The City, Pt. 3

Today is a day for great joy in the city. Stand in its throngs as the doors are thrown open, pouring out people whose arms all reach outward to touch and to hold, to lift and to twirl and to carry their loved ones up over the street, where dirt and debris all get trodden and ground into Earth’s finest dust. A warm wind comes to paint the sky, streaking cheeks with all that’s left of what was said, though we’re past that now.
Watch the men who take long strides, long lost friends all gripping hands or backs of heads, laughing just to feel some quivering bow-upon-string, this music of life. 

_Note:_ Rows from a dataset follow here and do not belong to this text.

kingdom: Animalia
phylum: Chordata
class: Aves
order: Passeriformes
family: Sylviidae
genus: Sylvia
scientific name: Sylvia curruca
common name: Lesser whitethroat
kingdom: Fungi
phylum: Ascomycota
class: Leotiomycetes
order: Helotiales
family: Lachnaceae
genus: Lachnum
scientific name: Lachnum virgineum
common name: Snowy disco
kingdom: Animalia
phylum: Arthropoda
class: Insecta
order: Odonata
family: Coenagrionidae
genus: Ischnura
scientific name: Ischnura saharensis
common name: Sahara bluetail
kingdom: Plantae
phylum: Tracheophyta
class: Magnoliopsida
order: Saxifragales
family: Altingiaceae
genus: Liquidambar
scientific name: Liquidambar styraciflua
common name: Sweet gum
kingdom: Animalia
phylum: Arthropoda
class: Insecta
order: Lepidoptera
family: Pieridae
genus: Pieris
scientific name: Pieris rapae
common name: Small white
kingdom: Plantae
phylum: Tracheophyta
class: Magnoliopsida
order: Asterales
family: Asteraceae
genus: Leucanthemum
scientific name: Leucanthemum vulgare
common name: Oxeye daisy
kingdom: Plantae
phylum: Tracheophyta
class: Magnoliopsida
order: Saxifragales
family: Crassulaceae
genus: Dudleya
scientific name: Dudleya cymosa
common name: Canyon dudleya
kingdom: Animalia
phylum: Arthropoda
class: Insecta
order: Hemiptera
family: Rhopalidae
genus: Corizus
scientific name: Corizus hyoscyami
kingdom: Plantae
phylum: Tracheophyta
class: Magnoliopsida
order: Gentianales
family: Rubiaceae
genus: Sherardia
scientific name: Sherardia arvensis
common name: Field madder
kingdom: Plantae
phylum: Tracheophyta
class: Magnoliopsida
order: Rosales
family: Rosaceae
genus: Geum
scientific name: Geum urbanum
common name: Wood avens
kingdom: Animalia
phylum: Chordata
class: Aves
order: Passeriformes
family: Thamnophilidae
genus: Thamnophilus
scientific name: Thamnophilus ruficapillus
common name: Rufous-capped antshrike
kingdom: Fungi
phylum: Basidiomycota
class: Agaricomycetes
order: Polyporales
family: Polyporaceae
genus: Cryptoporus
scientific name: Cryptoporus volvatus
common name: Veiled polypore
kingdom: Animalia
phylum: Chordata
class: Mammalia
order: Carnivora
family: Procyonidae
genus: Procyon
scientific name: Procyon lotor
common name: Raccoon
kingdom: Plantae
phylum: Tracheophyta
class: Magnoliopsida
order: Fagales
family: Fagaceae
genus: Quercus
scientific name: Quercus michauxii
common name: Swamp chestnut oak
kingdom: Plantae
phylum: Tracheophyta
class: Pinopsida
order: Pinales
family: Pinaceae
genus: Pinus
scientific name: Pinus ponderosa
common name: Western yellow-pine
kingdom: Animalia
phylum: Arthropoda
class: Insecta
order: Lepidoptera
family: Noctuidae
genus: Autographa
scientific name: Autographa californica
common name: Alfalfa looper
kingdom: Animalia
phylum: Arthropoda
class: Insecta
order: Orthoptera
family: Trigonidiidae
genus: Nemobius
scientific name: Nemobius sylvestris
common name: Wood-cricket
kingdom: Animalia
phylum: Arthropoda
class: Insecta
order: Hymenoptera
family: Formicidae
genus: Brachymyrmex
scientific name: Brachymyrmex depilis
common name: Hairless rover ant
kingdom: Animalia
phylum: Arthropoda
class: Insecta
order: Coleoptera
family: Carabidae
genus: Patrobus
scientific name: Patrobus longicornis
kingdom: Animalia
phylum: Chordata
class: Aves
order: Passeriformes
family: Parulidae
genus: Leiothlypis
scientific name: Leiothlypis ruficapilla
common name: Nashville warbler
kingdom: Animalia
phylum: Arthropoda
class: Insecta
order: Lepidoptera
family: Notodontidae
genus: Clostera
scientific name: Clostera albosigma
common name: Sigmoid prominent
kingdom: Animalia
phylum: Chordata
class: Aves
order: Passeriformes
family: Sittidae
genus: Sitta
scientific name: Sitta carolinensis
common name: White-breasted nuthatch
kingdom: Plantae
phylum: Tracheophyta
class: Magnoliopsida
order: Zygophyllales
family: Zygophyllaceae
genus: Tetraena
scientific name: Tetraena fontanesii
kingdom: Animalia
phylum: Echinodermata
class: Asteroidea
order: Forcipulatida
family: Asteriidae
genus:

Someone claps you on the back then hands you a drink, calls you by name, waves out an arm where people are dancing, hiking up skirts and kicking out feet, hands clapping to keep the time and always someone shouting, “More!”
You drink as children flutter past the legs-like-playgrounds, britches clean from living hidden; dirtied soon for the games are progressing. Mothers eye them, touching cheeks, holding hands, waists tied clean with cotton drape, rumpled soon for doors stand open—invitation—guests begetting strangers who make friends before the drink is done.

This crowd is beating like a heart, flapping wings, singing anthems, songs of life and of the fight that no-one can remember now. Joyful people all in crowds, holding Light as if it were a newborn babe, never spoiling, ever better than the way they feel today inside the city.